Глядя на ошалевшего от такого зрелища Клекрия, Степан не мог не улыбнуться. Переглянулся с Улушей — та прыснула в кулак, а затем, когда староста резво обернулся на подозрительный звук, приняла вид настолько отвлеченно-невинный, что Степан не выдержал и заржал во весь голос словно молодой жеребец, причем смех его был так заразителен, что поневоле передавался окружающим наподобие самой что ни на есть прогрессирующей инфекции. Прошла какая-то жалкая пара мгновений, и вскоре уже все бесчисленное воинство сиртей буквально покатывалось со смеху. Кто-то держался за бока, кто-то истерически всхлипывал, кто-то, отсмеявшись, набирал полную грудь воздуха и замолкал на какое-то время лишь для того, чтобы потом вновь разразиться взрывами неудержимого, бесноватого хохота. Смеялись все, включая самого старосту Клекрия. Почему смеялись? Над чем смеялись? Похоже, данные вопросы присутствующих волновали мало. Нервное напряжение схлынуло. Даже когда войско вновь двинулось вперед, кое-где все еще слышались отдельные смешки. Степан, глядя сейчас на своих боевых товарищей, не без удовольствия отметил тот факт, что панический, животный страх сиртей перед Огненными Птицами, как они называли дирижабли, исчез безвозвратно, взамен посеяв в их сердцах первые ростки надежды.
— Ладно, пойду я, пожалуй.
— Бог в помощь.
Староста махнул напоследок Степану и заторопился к своим, расталкивая широченными плечами плотные шеренги бредущих воинов.
Чуть погодя, их почтила своим присутствием Варвара. Судя по слегка виноватому и вместе с тем счастливому выражению лица, была она не иначе как у самого старосты Сергия.
— Ну и как прошло ваше сердечное свидание, разлюбезная Варвара?
— Какое такое свидание? — она попробовала было отнекиваться, но Степан был непреклонен.

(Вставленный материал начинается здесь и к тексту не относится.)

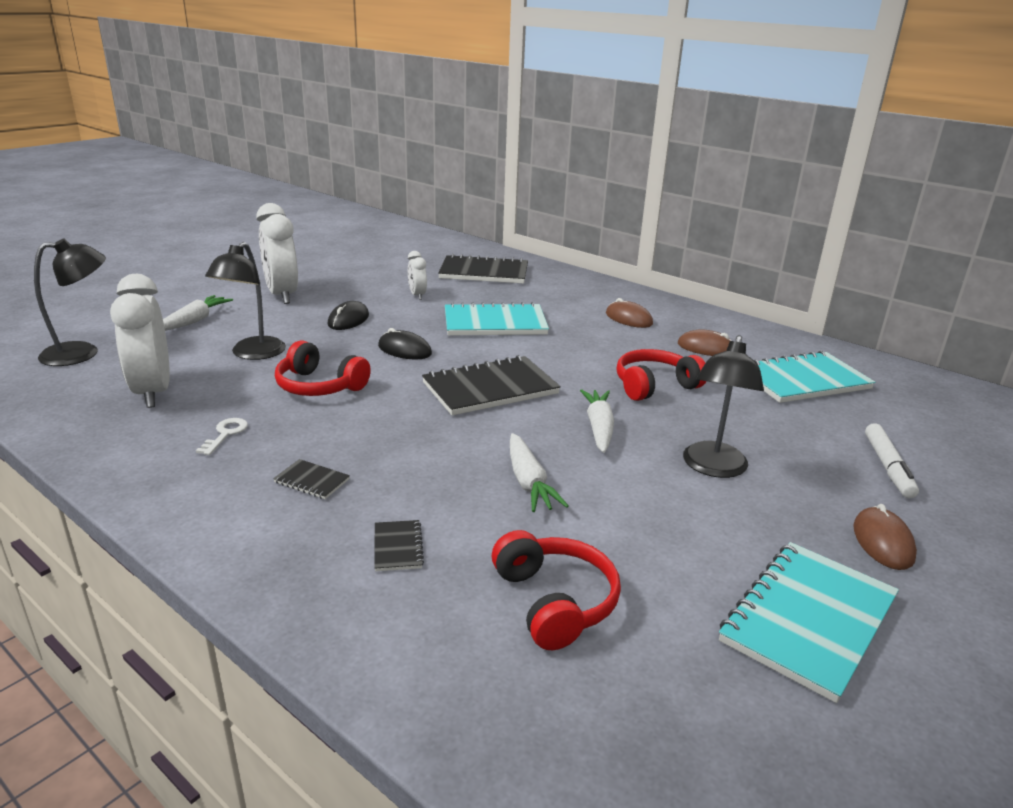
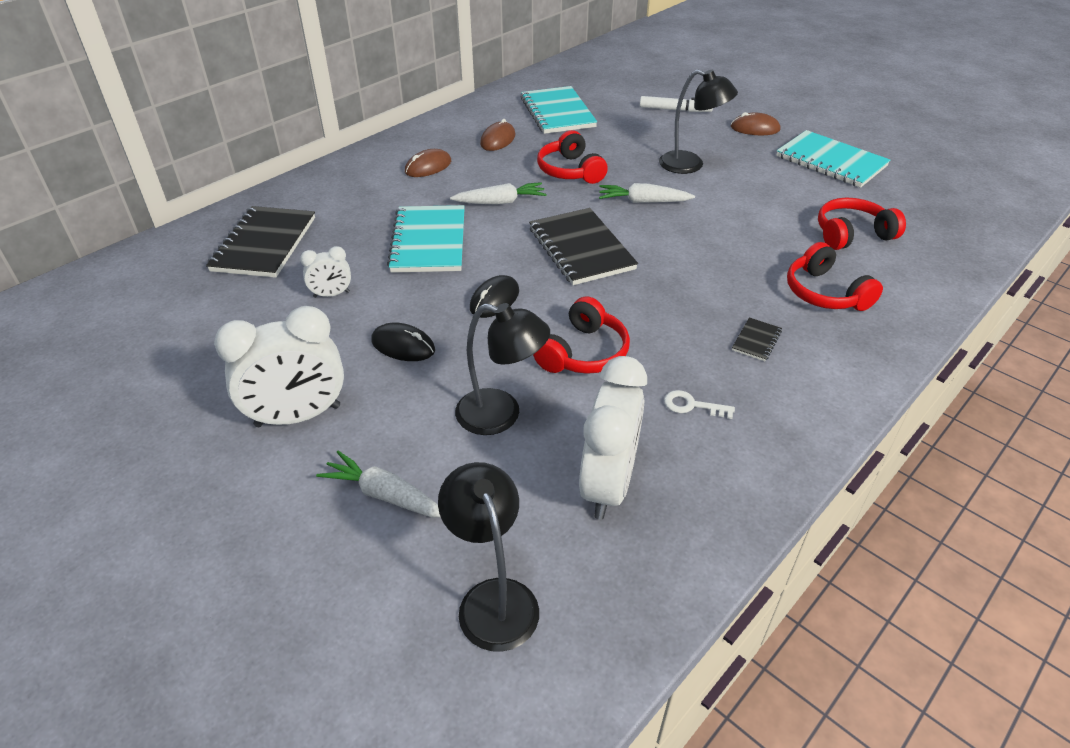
camera: 85 degrees left, 15 degrees up
white clock [110,274,170,408] -> white clock turned 60 degrees counterclockwise [579,356,647,519]
black notebook [374,520,424,571] -> red headphones [787,242,883,311]
white carrot [510,433,568,512] -> white carrot moved to [450,182,547,205]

— Со старостой Сергием, естественно. Этим величайшим деятелем современности.
— Ой, да иди ты! — по всему было видно, что она не поняла из его заковыристого изречения ни слова, уловив своим тонким чутьем лишь саму интонацию сказанного.
— Ну Варвара!
Взглянув в умоляющие глаза подруги травница наконец смилостивилась:
— Да не было ничего. Ругались как всегда. Я его как водится сморчком старым окрестила да халдеем носатым, он меня — кобылицей дикой, к руке хозяйской не приученной. На том и распрощались.
— И все?
— Ну, почти, — судя по тому, как круглое лицо ее залилось ярким румянцем, «почти» было слишком слабо сказано.
— Да ты что!
— Тьфу ты! — чертыхаясь, Степан ускорил шаг, удаляясь от воркующих подружек все дальше.
Нет, он конечно был рад за Варвару. Очень рад. Точнее — рад за них обоих. И Варвара, и Сергий были ему глубоко симпатичны и вполне заслуживали свою толику счастья. Но вот что касается выслушивания мельчайших подробностей их интимной жизни — на такое он не подписывался. Пускай лучше Улуша сама все узнает, коль уж ей так интересно. Любопытной Варваре, как говорится, нос оторвали. А в данном случае — любопытной Улуше. Эту старинную русскую пословицу стоит немедленно перефразировать, подстраивая ее под реалии данного мира.